Too close to you, a tall stranger passed by. I looked up into his star-flecked eyes. I should have been watching his hands. The Marvin Center was dotted with signs warning patrons to guard their possessions. 

I don’t mean to offend. No one could possess a hat like you. I realize my ideas about property are misguided. Besides, the thief was only a convenient option for you and an easy place for me to lay blame until I could accept the truth. Now, I know that the world needed you to leave me. 

For an hour after you disappeared, I looked in every trash can and under every table. I was like a crazed animal with a Merino fetish. I’m embarrassed by how much time I spent on all fours in front of so many wide-eyed college students and concerned janitorial staff.

Perhaps if we had spoken before you went away then I might have fewer regrets. I need you to know I never was going to make you spend the summer in the closet hat box at home. Instead, you were destined to be placed lovingly behind the sunscreen bottles on the grab-and-go shelf, the one with the baseball caps. Falling to the floor would have been impossible.

2020 Trashcan Fire Christmas Ornament
2020 Trashcan Fire Christmas Ornament

I need to tell you something else, too. I see now what you saw back in January 2020. My brain gets all twisted up thinking about it. You knew what was going to happen even before the overworked doctors of Hubei Province. The joy I felt when you were near upset the cosmic balance. Only the sadness and tragedy of the global coronavirus pandemic could provide a counterweight that righted the world. You sensed the calamity approaching. You anticipated just how much worse the plague would become if you stayed and my joy continued unabated. You had to leave.

I know now that we can’t be together, but in my most self-indulgent moments over the last year, I haven’t cared about the universe’s equilibrium. I’ve been glad for our three sparkling weeks together. For three more with you, I’ll admit I’ve fantasized about how I would remain silent and blissful if an asteroid struck, or a Category Seven hurricane formed, or the Yellowstone supervolcano exploded.

It was wrong of me to feel that way. I’m learning to save my self-indulgence for the consumption of theobromine in situ and soynut butter on raisin bread. When my thoughts stray to you, I instead try to think about the hard-working healthcare professionals who still can’t get N95 masks and the over-70s who switched off Fox News and voted for the Biden / Harris ticket. You abandoned me to make their lives better, not to make mine worse. 

Besides, I know whoever you’re with now can’t love you as much as I do, or there wouldn’t be so many viable COVID-19 vaccines.

I’ve tried to accept this new reality.
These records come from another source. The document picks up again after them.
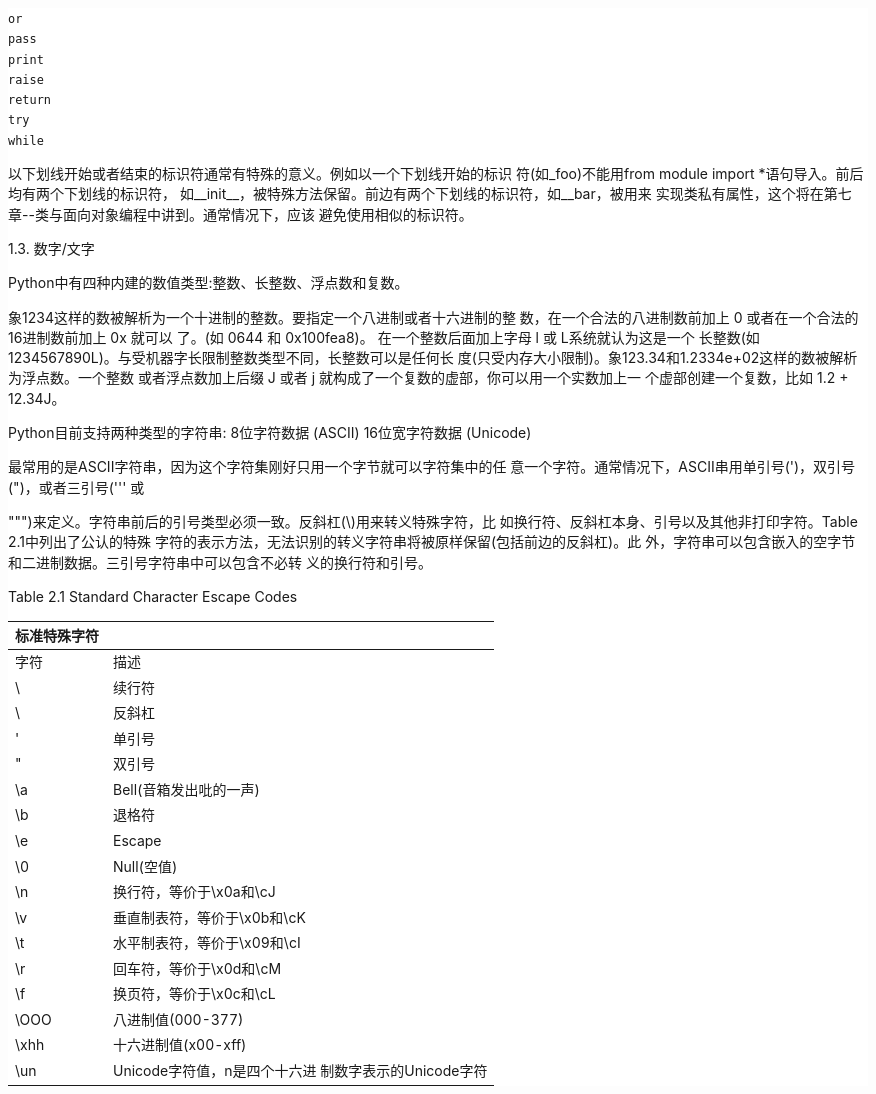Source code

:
 ```text
or
pass
print
raise
return
try
while
```

以下划线开始或者结束的标识符通常有特殊的意义。例如以一个下划线开始的标识 符\(如\_foo\)不能用from module import \*语句导入。前后均有两个下划线的标识符， 如\_\_init\_\_，被特殊方法保留。前边有两个下划线的标识符，如\_\_bar，被用来 实现类私有属性，这个将在第七章--类与面向对象编程中讲到。通常情况下，应该 避免使用相似的标识符。

1.3. 数字/文字

Python中有四种内建的数值类型:整数、长整数、浮点数和复数。

象1234这样的数被解析为一个十进制的整数。要指定一个八进制或者十六进制的整 数，在一个合法的八进制数前加上 0 或者在一个合法的16进制数前加上 0x 就可以 了。\(如 0644 和 0x100fea8\)。 在一个整数后面加上字母 l 或 L系统就认为这是一个 长整数\(如 1234567890L\)。与受机器字长限制整数类型不同，长整数可以是任何长 度\(只受内存大小限制\)。象123.34和1.2334e+02这样的数被解析为浮点数。一个整数 或者浮点数加上后缀 J 或者 j 就构成了一个复数的虚部，你可以用一个实数加上一 个虚部创建一个复数，比如 1.2 + 12.34J。

Python目前支持两种类型的字符串: 8位字符数据 \(ASCII\) 16位宽字符数据 \(Unicode\)

最常用的是ASCII字符串，因为这个字符集刚好只用一个字节就可以字符集中的任 意一个字符。通常情况下，ASCII串用单引号\('\)，双引号\("\)，或者三引号\(''' 或

"""\)来定义。字符串前后的引号类型必须一致。反斜杠\(\\)用来转义特殊字符，比 如换行符、反斜杠本身、引号以及其他非打印字符。Table 2.1中列出了公认的特殊 字符的表示方法，无法识别的转义字符串将被原样保留\(包括前边的反斜杠\)。此 外，字符串可以包含嵌入的空字节和二进制数据。三引号字符串中可以包含不必转 义的换行符和引号。

Table 2.1 Standard Character Escape Codes

| 标准特殊字符 |  |
| :--- | :--- |
| 字符 | 描述 |
| \ | 续行符 |
| \\ | 反斜杠 |
| \' | 单引号 |
| \" | 双引号 |
| \a | Bell\(音箱发出吡的一声\) |
| \b | 退格符 |
| \e | Escape |
| \0 | Null\(空值\) |
| \n | 换行符，等价于\x0a和\cJ |
| \v | 垂直制表符，等价于\x0b和\cK |
| \t | 水平制表符，等价于\x09和\cI |
| \r | 回车符，等价于\x0d和\cM |
| \f | 换页符，等价于\x0c和\cL |
| \OOO | 八进制值\(000-377\) |
| \xhh | 十六进制值\(x00-xff\) |
| \un | Unicode字符值，n是四个十六进 制数字表示的Unicode字符 |
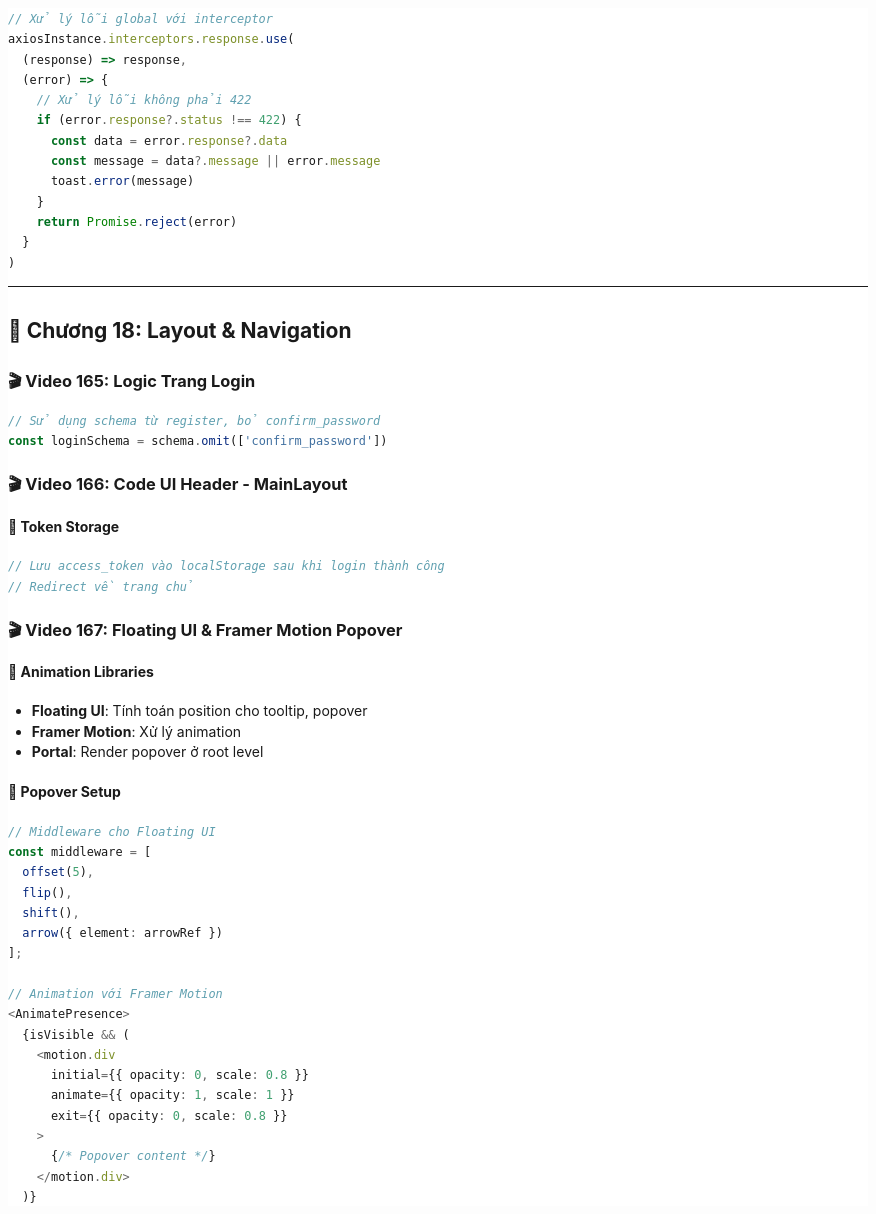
 ```typescript
// Xử lý lỗi global với interceptor
axiosInstance.interceptors.response.use(
  (response) => response,
  (error) => {
    // Xử lý lỗi không phải 422
    if (error.response?.status !== 422) {
      const data = error.response?.data
      const message = data?.message || error.message
      toast.error(message)
    }
    return Promise.reject(error)
  }
)
```

---

## 🧭 Chương 18: Layout & Navigation

### 🎬 Video 165: Logic Trang Login

```typescript
// Sử dụng schema từ register, bỏ confirm_password
const loginSchema = schema.omit(['confirm_password'])
```

### 🎬 Video 166: Code UI Header - MainLayout

#### 💾 Token Storage

```typescript
// Lưu access_token vào localStorage sau khi login thành công
// Redirect về trang chủ
```

### 🎬 Video 167: Floating UI & Framer Motion Popover

#### 🎨 Animation Libraries

- **Floating UI**: Tính toán position cho tooltip, popover
- **Framer Motion**: Xử lý animation
- **Portal**: Render popover ở root level

#### 🔧 Popover Setup

```typescript
// Middleware cho Floating UI
const middleware = [
  offset(5),
  flip(),
  shift(),
  arrow({ element: arrowRef })
];

// Animation với Framer Motion
<AnimatePresence>
  {isVisible && (
    <motion.div
      initial={{ opacity: 0, scale: 0.8 }}
      animate={{ opacity: 1, scale: 1 }}
      exit={{ opacity: 0, scale: 0.8 }}
    >
      {/* Popover content */}
    </motion.div>
  )}
```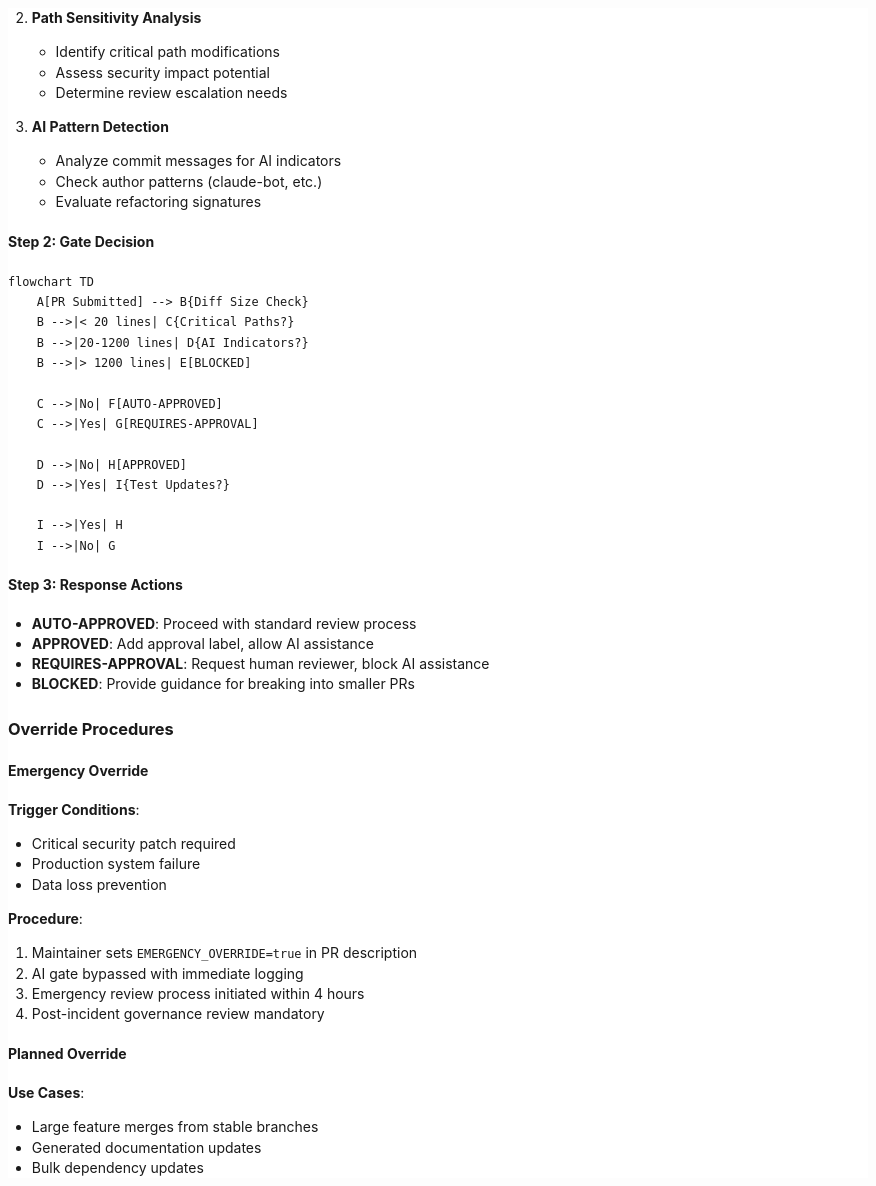2. **Path Sensitivity Analysis**
   - Identify critical path modifications
   - Assess security impact potential
   - Determine review escalation needs

3. **AI Pattern Detection**
   - Analyze commit messages for AI indicators
   - Check author patterns (claude-bot, etc.)
   - Evaluate refactoring signatures

#### Step 2: Gate Decision
```mermaid
flowchart TD
    A[PR Submitted] --> B{Diff Size Check}
    B -->|< 20 lines| C{Critical Paths?}
    B -->|20-1200 lines| D{AI Indicators?}
    B -->|> 1200 lines| E[BLOCKED]
    
    C -->|No| F[AUTO-APPROVED]
    C -->|Yes| G[REQUIRES-APPROVAL]
    
    D -->|No| H[APPROVED]
    D -->|Yes| I{Test Updates?}
    
    I -->|Yes| H
    I -->|No| G
```

#### Step 3: Response Actions
- **AUTO-APPROVED**: Proceed with standard review process
- **APPROVED**: Add approval label, allow AI assistance
- **REQUIRES-APPROVAL**: Request human reviewer, block AI assistance
- **BLOCKED**: Provide guidance for breaking into smaller PRs

### Override Procedures

#### Emergency Override
**Trigger Conditions**:
- Critical security patch required
- Production system failure
- Data loss prevention

**Procedure**:
1. Maintainer sets `EMERGENCY_OVERRIDE=true` in PR description
2. AI gate bypassed with immediate logging
3. Emergency review process initiated within 4 hours
4. Post-incident governance review mandatory

#### Planned Override
**Use Cases**:
- Large feature merges from stable branches
- Generated documentation updates
- Bulk dependency updates
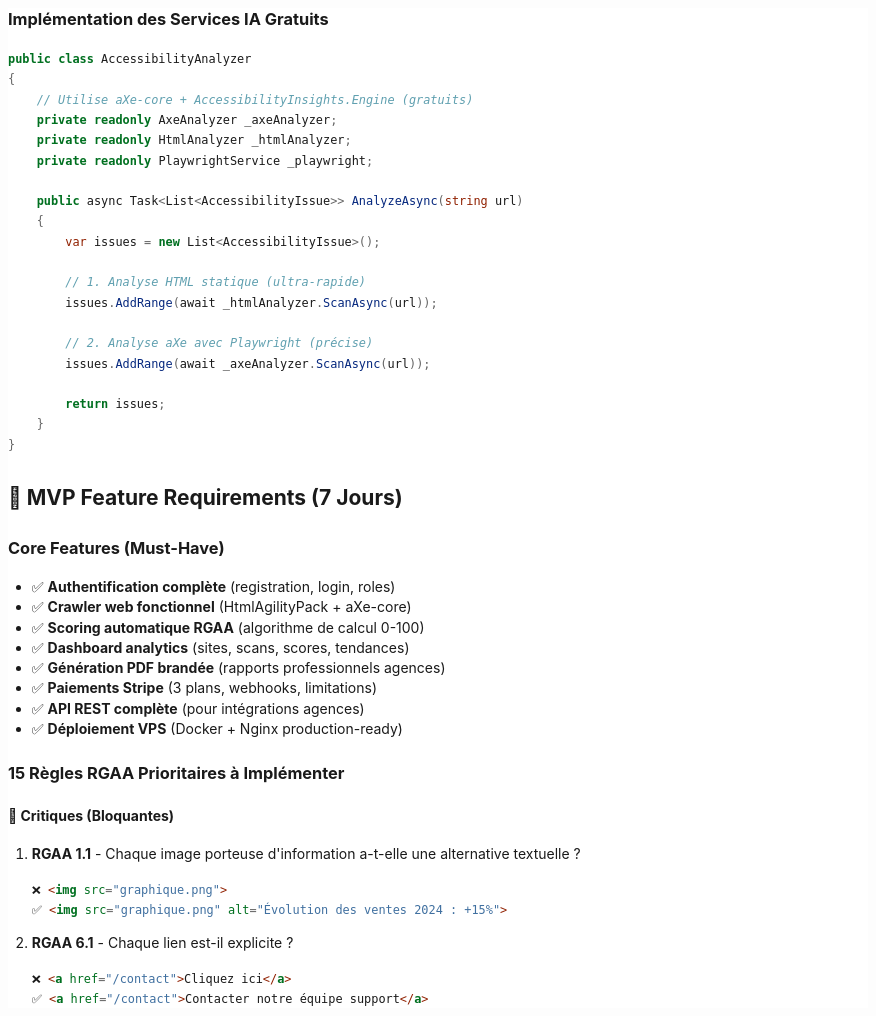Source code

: ### Implémentation des Services IA Gratuits
```csharp
public class AccessibilityAnalyzer
{
    // Utilise aXe-core + AccessibilityInsights.Engine (gratuits)
    private readonly AxeAnalyzer _axeAnalyzer;
    private readonly HtmlAnalyzer _htmlAnalyzer;
    private readonly PlaywrightService _playwright;
    
    public async Task<List<AccessibilityIssue>> AnalyzeAsync(string url)
    {
        var issues = new List<AccessibilityIssue>();
        
        // 1. Analyse HTML statique (ultra-rapide)
        issues.AddRange(await _htmlAnalyzer.ScanAsync(url));
        
        // 2. Analyse aXe avec Playwright (précise)
        issues.AddRange(await _axeAnalyzer.ScanAsync(url));
        
        return issues;
    }
}
```

## 🎯 MVP Feature Requirements (7 Jours)

### Core Features (Must-Have)
- ✅ **Authentification complète** (registration, login, roles)
- ✅ **Crawler web fonctionnel** (HtmlAgilityPack + aXe-core)
- ✅ **Scoring automatique RGAA** (algorithme de calcul 0-100)
- ✅ **Dashboard analytics** (sites, scans, scores, tendances)
- ✅ **Génération PDF brandée** (rapports professionnels agences)
- ✅ **Paiements Stripe** (3 plans, webhooks, limitations)
- ✅ **API REST complète** (pour intégrations agences)
- ✅ **Déploiement VPS** (Docker + Nginx production-ready)

### 15 Règles RGAA Prioritaires à Implémenter

#### **🔴 Critiques (Bloquantes)**
1. **RGAA 1.1** - Chaque image porteuse d'information a-t-elle une alternative textuelle ?
   ```html
   ❌ <img src="graphique.png">
   ✅ <img src="graphique.png" alt="Évolution des ventes 2024 : +15%">
   ```

2. **RGAA 6.1** - Chaque lien est-il explicite ?
   ```html
   ❌ <a href="/contact">Cliquez ici</a>
   ✅ <a href="/contact">Contacter notre équipe support</a>
   ```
Light-up Christmas hats were on sale in early spring 2020, although the Christmas tree ones like you were sold out. The hat I got had a Tyrannosaurus Rex on it. Immediately, I changed out its batteries for the rechargeable type. I felt guilty about that, like I was dishonoring our time together, but it’s not the same with Light-up Christmas T-Rex. His hands are too tiny to distract from my chin. 

At least I’m reminded what happiness was like when I imagine how this past year you would have been able to do everything I haven’t. You could have traveled without regard to PCR tests and quarantine requirements. Doing shots off the belly of a Sturgis Motorcycle Rally biker wouldn’t have caused you any concerns. No one would have stopped you from bringing a karaoke machine to T.J. Maxx and belting out Sinéad O’Connor’s greatest hits. You are such a lucky hat.

Always, I’ll think fondly of you. I hope that the heads you warm in the future won’t stretch your threads uncomfortably, and I pray that being the object of knife fights won’t mar your gentle spirit. 

Wishing you and your batteries infinite recharge cycles,

Andrea

Andrea and her Christmas hat at the Lincoln Memorial on the fateful day of parting in January 2020.
That fateful day — hours before our parting — January 2020.